Texto fornecido:

-------------------------

24 janeiro 2006

 

Legalizar a prostituição?

O Pedro Vaz Patto volta a participar na discussão de um tema que já foi aqui tratado, com o envio de um texto que tenho o maior gosto em publicar:

A questão da legalização da prostituição está «em cima da mesa». Sem querer, de modo algum, pôr em causa a boa fé de quem pensa o contrário, a primeira observação que me ocorre é que uma proposta como esta nada tem de “progressista”. A prostituição é uma prática velha como o mundo. A sua legalização não representa qualquer progresso, mas antes a capitulação conformista diante de uma realidade que se tem por inevitável, como se fosse uma fatalidade classificar as pessoas (e as mulheres em particular) como de primeira e segunda categoria quanto à tutela da sua dignidade. Quando se fala na prostituição como algo de inevitável ou um “mal necessário”, pensa-se sempre nas filhas dos outros, que serão as filhas dos outros, e não as nossas, a fornecer a “matéria-prima” de uma actividade “empresarial” que se pretende equiparar a qualquer outra. Parece que se desistiu, definitivamente, de mudar o mundo…
Diz-se que a legalização da prostituição é a melhor forma de combater a prostituição forçada, a prostituição infantil e a violência exercida sobre quem exerce tal actividade, e também de tutelar a saúde e os direitos dessas pessoas (menos merecedoras de atenção são as razões de quem invoca, a este propósito, os interesses fiscais do Estado).
Opinião completamente diferente têm associações que trabalham “no terreno” e se dedicam ao apoio e reinserção social das vítimas da prostituição, como, por exemplo, a associação internacional Coalition Against Trafficking in Women (
www.catwinternational.org), as associações italianas IROKO, presidida pela investigadora nigeriana Esohe Aghatise, e Comunidade João XXIII, presidida pelo Pe. Oreste Benzi (www.apg23.org) e a associação portuguesa “O Ninho” (ver a entrevista da sua presidente, Inês Fontinha, no Público de 10 de Janeiro de 2006).
Em alternativa a essa opção, essas e outras associações aplaudem a política do Governo sueco, que se baseia em pressupostos radicalmente diferentes. Para este, a prostituição é sempre uma forma de violência sobre as mulheres e não é uma fatalidade. Desde 1999, a legislação sueca pune quem explora a actividade de prostituição de outrem e (o que é inovador) também o cliente, ao mesmo tempo que prevê formas de incentivo à reinserção social das pessoas que se prostituem, estas descriminalizadas e encaradas como vítimas. De acordo com o balanço efectuado pela ministra responsável pelo sector (ver
www.prostitutionresearch.com), nos primeiros três anos posteriores à entrada em vigor da lei, o número de mulheres que se dedicam à prostituição reduziu-se em mais de um terço e a procura dessa actividade reduziu-se em cerca de três quartos. Em comparação, a actividade cresceu nos outros países escandinavos, que seguem políticas diferentes. As investigações policiais revelam que os traficantes, porque vêm diminuídos os seus lucros em resultado da diminuição da procura, preferem ter outros países como destino. A lei recolhe o apoio da maioria (cerca de oitenta por cento) da população e, em particular, de associações de apoio às mulheres vítimas da prostituição e de mulheres que abandonaram a prostituição.

-------------------------

Entradas extraídas:
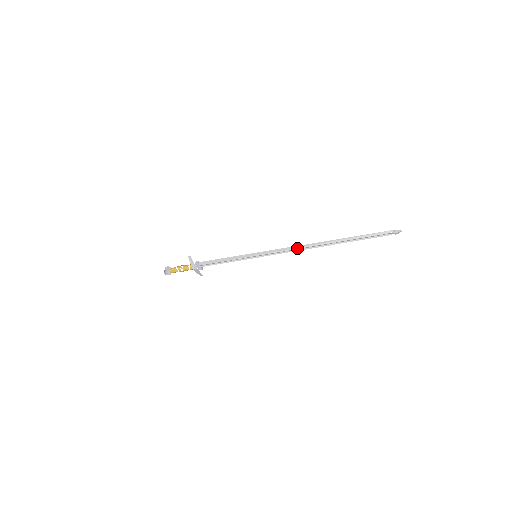
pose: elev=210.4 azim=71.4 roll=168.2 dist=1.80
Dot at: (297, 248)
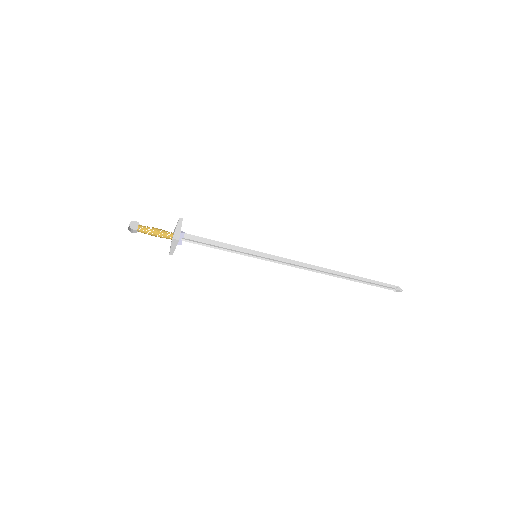
Dot at: (305, 266)
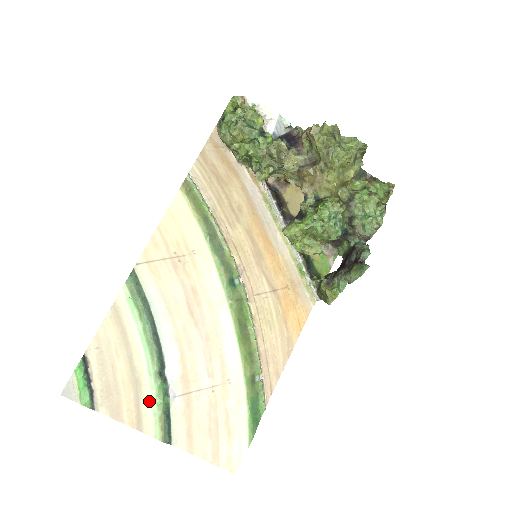
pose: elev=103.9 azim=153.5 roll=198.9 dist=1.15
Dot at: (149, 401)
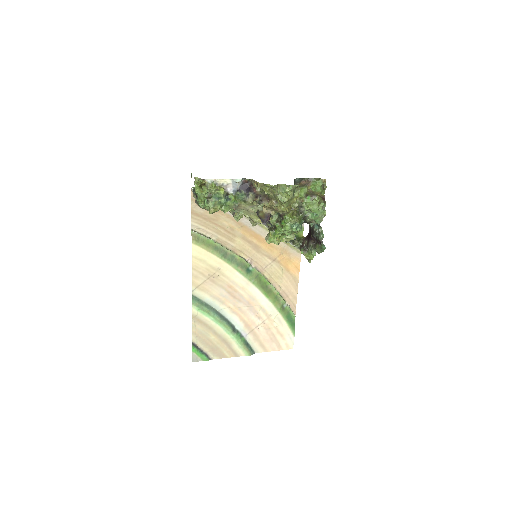
Dot at: (235, 344)
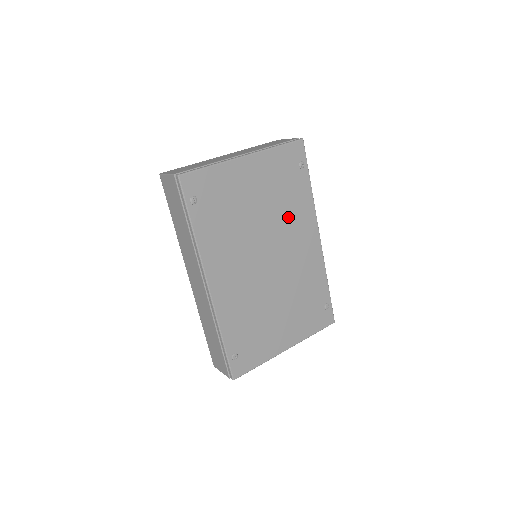
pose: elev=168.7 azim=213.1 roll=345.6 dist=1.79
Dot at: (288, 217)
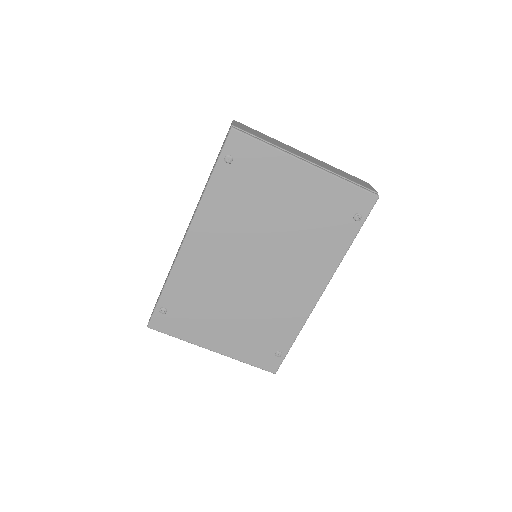
Dot at: (305, 249)
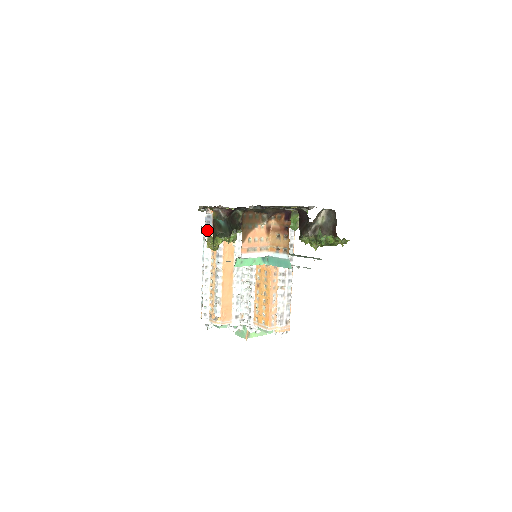
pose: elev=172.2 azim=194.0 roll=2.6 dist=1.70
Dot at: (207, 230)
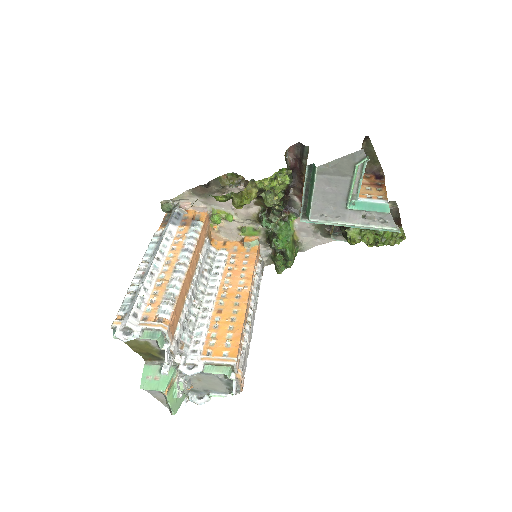
Dot at: (173, 224)
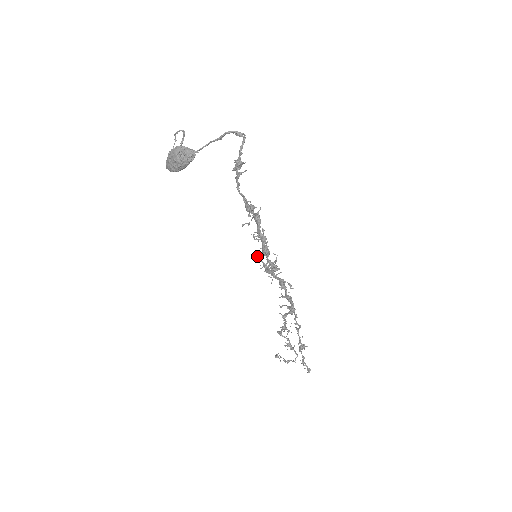
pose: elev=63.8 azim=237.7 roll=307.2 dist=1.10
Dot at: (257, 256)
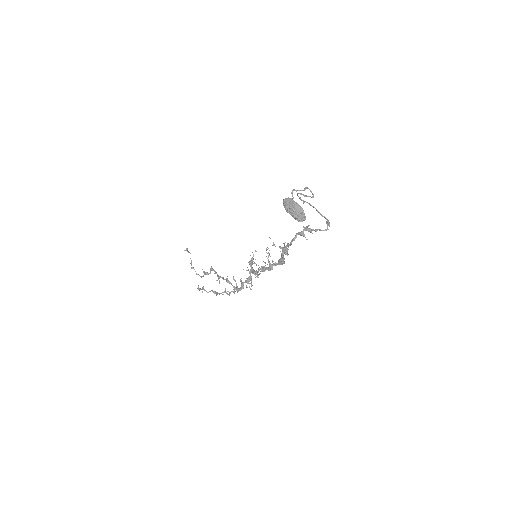
Dot at: occluded
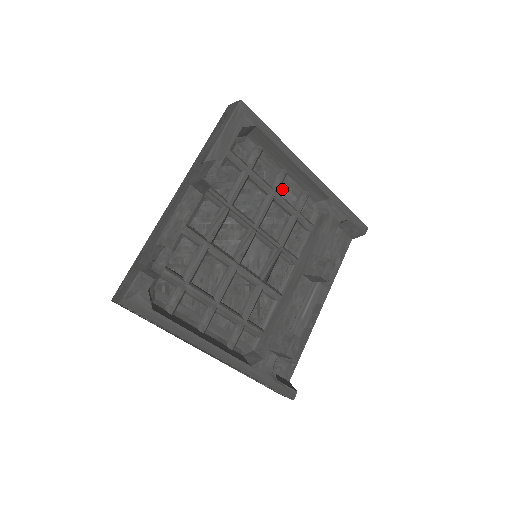
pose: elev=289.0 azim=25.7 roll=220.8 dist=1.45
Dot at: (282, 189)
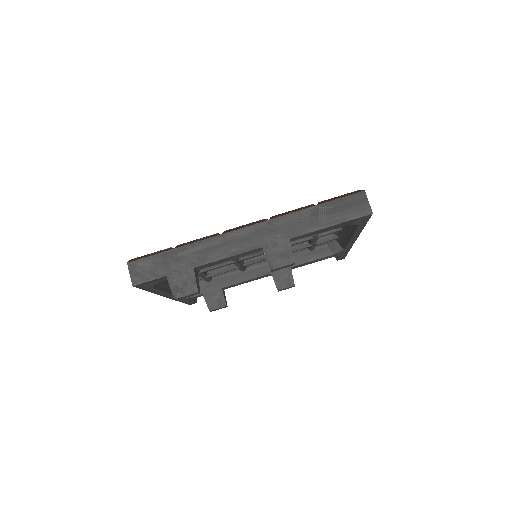
Dot at: occluded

-------------------------

Problemas e tarefas:
1) Reproduza, sem alterações, o trecho do texto sobre a legalização da prostituição que abre com as palavras que contêm "Opinião completamente diferente" e fecha com "Janeiro de 2006).".
2) Prossiga o texto sobre a legalização da prostituição a partir da última frase apresentada.

Respostas aos exercícios:
1)
Opinião completamente diferente têm associações que trabalham “no terreno” e se dedicam ao apoio e reinserção social das vítimas da prostituição, como, por exemplo, a associação internacional Coalition Against Trafficking in Women (
www.catwinternational.org), as associações italianas IROKO, presidida pela investigadora nigeriana Esohe Aghatise, e Comunidade João XXIII, presidida pelo Pe. Oreste Benzi (www.apg23.org) e a associação portuguesa “O Ninho” (ver a entrevista da sua presidente, Inês Fontinha, no Público de 10 de Janeiro de 2006).

2)
Esta experiência revela que não há apenas a alternativa entre a prostituição clandestina e a legal. Não são apenas estas (não podem ser) as alternativas que o Estado deve oferecer às vítimas da prostituição.
Há razões lógicas, confirmadas por estudos (ver
www.prostitutionresearch.com e www.catwinternational.org), que demonstram que a legalização da prostituição não é um caminho para resolver nenhum dos problemas normalmente invocados para a justificar.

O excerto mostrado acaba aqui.